A Reinforcement Learning Based Data Caching in Wireless Networks

Abstract

Data caching has emerged as a promising technique to handle growing data traffic and backhaul congestion of wireless networks. However, there is a concern regarding how and where to place contents to optimize data access by the users. Data caching can be exploited close to users by deploying cache entities at Small Base Stations (SBSs). In this approach, SBSs cache contents through the core network during off-peak traffic hours. Then, SBSs provide cached contents to content-demanding users during peak traffic hours with low latency. In this paper, we exploit the potential of data caching at the SBS level to minimize data access delay. We propose an intelligence-based data caching mechanism inspired by an artificial intelligence approach known as Reinforcement Learning (RL). Our proposed RL-based data caching mechanism is adaptive to dynamic learning and tracks network states to capture users’ diverse and varying data demands.
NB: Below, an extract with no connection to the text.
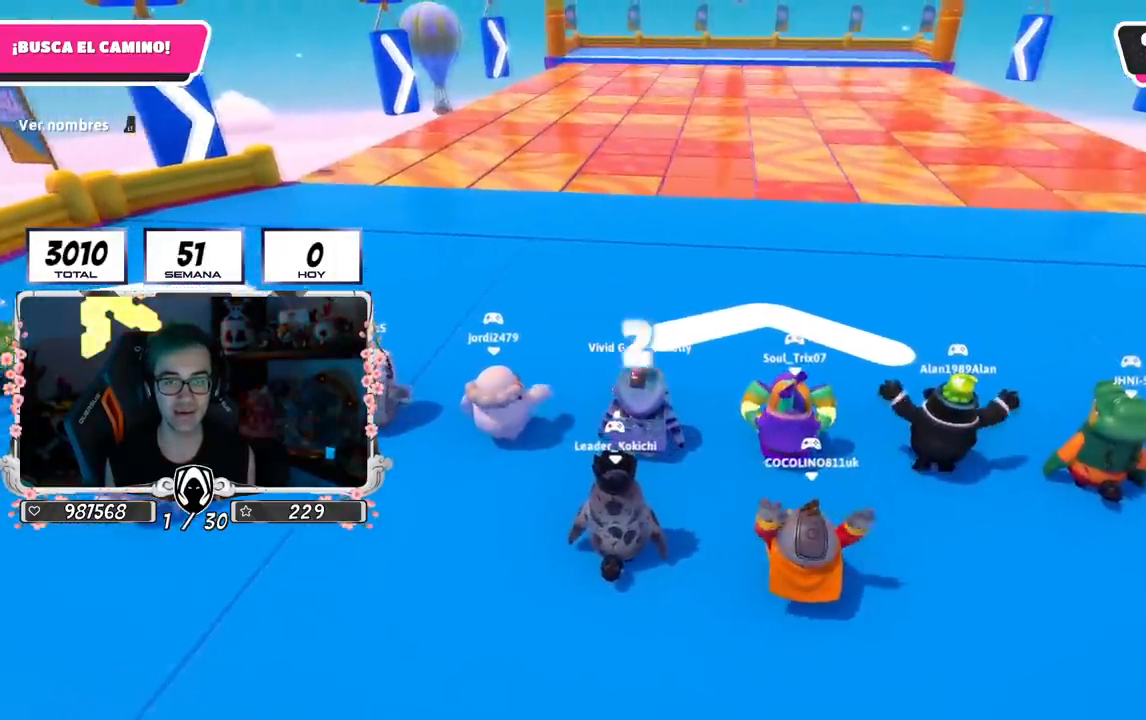
{"buttons": [], "left_stick": "up", "right_stick": "center", "events": []}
Our proposed approach optimizes data caching at the SBS level by observing users’ data demands and locations to efficiently utilize the limited cache resources of SBS. Extensive simulations are performed to evaluate the performance of proposed caching mechanism based on various factors such as caching capacity, data library size, etc. The obtained results demonstrate that our proposed caching mechanism achieves 4% performance gain in terms of delay vs. contents, 3.5% performance gain in terms of delay vs. users, 2.6% performance gain in terms of delay vs. cache capacity, 18% performance gain in terms of percentage traffic offloading vs. popularity skewness (γ), and 6% performance gain in terms of backhaul saving vs. cache capacity.